- [Required action 1]: Copy the Loppa High passage word for word, starting with "The excellent quality" and going on through "with deep-seated faulting.".
- [Required action 2]: In the Loppa High passage, what structural features do the two converging lineament systems provide at the southern end of the Loppa High?
- [Required action 3]: Go on with the Loppa High passage from where it stops.

The tectonic framework of the Loppa High region is dominated by two conjugate lineament systems that trend north-west to south-east and north-east to south-west. At the southern end of the Loppa High these two systems converge to provide a complex of down-thrown terraces to the west, and a subsidiary structural ridge with adjacent depositional centres.  The Upper Cretaceous fans are clearly defined on the 3D dataset, often with bright amplitudes, and are seen to fill the lows in between and around the two high areas.

The excellent quality of the new data allows for good definition of the fan bodies, which can be mapped by amplitude extractions of the key Cretaceous section. The fans themselves appear to vary in gross thickness from 30-100m.

In addition to clear evidence of these fan systems, the seismic data provides considerable evidence of hydrocarbon presence in the form of gas clouds and direct hydrocarbon indicators. These are typically associated with deep-seated faulting.

- [Supplied records]:
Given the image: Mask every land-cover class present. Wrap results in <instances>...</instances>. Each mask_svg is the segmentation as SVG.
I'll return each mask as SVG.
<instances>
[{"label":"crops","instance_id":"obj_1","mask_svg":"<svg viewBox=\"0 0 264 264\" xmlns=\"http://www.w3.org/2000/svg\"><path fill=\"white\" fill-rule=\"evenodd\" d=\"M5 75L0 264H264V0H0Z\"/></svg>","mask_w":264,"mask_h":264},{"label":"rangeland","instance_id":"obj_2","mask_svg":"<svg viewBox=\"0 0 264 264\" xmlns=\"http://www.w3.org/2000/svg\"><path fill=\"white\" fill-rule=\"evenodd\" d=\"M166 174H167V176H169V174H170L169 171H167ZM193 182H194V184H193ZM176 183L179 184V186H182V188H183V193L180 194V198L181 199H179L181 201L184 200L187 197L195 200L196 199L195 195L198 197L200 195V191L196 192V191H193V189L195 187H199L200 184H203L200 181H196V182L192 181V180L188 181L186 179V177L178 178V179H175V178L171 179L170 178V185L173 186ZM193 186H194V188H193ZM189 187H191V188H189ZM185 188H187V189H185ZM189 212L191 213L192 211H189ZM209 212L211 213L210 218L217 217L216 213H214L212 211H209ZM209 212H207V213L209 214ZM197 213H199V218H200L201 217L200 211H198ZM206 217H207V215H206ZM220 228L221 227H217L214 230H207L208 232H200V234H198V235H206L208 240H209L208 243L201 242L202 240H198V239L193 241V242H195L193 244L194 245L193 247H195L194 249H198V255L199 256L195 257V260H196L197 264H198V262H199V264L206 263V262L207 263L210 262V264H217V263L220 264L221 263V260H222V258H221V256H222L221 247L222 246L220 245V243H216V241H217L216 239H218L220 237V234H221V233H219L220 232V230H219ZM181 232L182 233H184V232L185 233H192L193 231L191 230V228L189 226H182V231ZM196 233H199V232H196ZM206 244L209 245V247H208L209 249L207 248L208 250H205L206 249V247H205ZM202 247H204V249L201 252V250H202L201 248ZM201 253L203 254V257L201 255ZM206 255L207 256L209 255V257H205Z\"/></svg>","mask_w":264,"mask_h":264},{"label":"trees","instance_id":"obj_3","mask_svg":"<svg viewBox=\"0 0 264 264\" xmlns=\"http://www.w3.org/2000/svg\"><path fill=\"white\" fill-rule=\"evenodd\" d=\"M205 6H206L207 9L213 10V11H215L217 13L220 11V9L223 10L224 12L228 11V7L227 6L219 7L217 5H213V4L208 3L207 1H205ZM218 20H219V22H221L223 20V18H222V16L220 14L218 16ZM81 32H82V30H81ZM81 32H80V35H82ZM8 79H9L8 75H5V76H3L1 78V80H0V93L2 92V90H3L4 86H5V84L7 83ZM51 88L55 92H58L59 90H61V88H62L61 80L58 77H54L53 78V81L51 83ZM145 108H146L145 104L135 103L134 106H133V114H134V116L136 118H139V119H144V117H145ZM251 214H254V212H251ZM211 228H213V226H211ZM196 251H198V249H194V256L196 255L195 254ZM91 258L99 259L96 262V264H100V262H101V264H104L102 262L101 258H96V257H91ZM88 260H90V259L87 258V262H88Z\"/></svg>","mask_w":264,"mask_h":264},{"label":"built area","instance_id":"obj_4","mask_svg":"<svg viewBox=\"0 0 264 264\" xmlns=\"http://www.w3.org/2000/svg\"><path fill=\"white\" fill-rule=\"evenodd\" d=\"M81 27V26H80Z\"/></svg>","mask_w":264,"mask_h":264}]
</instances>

- [Result 1]:
The excellent quality of the new data allows for good definition of the fan bodies, which can be mapped by amplitude extractions of the key Cretaceous section. The fans themselves appear to vary in gross thickness from 30-100m.

In addition to clear evidence of these fan systems, the seismic data provides considerable evidence of hydrocarbon presence in the form of gas clouds and direct hydrocarbon indicators. These are typically associated with deep-seated faulting.

- [Result 2]:
- A complex of down-thrown terraces to the west
- A subsidiary structural ridge
- Adjacent depositional centres

- [Result 3]:
Hydrocarbon Potential

Seismic line illustrating thickness of sediment in source kitchen with gas clouds and DHIs.Vrms amplitude extraction maps illustrating fan bodies and inferred transport direction.With no hydrocarbons proven in this play to date, there are obvious risks and questions. Aside from the presence and quality of the reservoir, the main issues revolve around the migration of hydrocarbons into a reservoir and whether the result is likely to be oil or gas.   Within the Barents Sea today, the two proven petroleum systems are of Triassic (Kobbe/Steinkobbe) age and Upper Jurassic (Hekkingen) age. Shale of the former is of high quality at outcrop on Svalbard (3-6% TOC), but in offshore wells drilled to date is generally of poorer quality at 1-3%. The Hekkingen shale is a rich source rock with TOC of 3-10%.

Within the Bjørnøya and Sørvestnaget basins in the southern part of the Barents Sea, rocks of this age are extremely deeply buried and have not been penetrated. Modelling predicts them to be in or through the gas window, and to have been through the oil window in the Cretaceous or early Tertiary.

However, thick, low-quality source rock intervals have been recognised within shales of the Knurr and Kolje Formations. TOCs are similar to the Kobbe at 1-3% and are considerably shallower within the western basins, seismic indicating depths of 2,000-4,000m.  Within well 7199/12-1 Kolje shale contains kerogen type III and has hydrogen indices up to 200mg HC/gTOC. Generally, the shales are gas prone but some intervals show promise of oil. A similar Upper Jurassic lean shale, the Verrill Canyon Formation, is the source rock for much of the gas found at the Sable Island Field, offshore Nova Scotia, Canada. There the rock has average TOCs of 1.25% and average hydrogen indices of 300mg/gTOC.

It would appear, therefore, that gas is likely to feature in any discoveries to be made. However, migration from the deeper Triassic/Jurassic sources – particularly along the flank of the Loppa High – occurred via faulting and fracturing. It is possible that early migrated oil could have been trapped in Cretaceous sands and still be present if the trap has not been breached.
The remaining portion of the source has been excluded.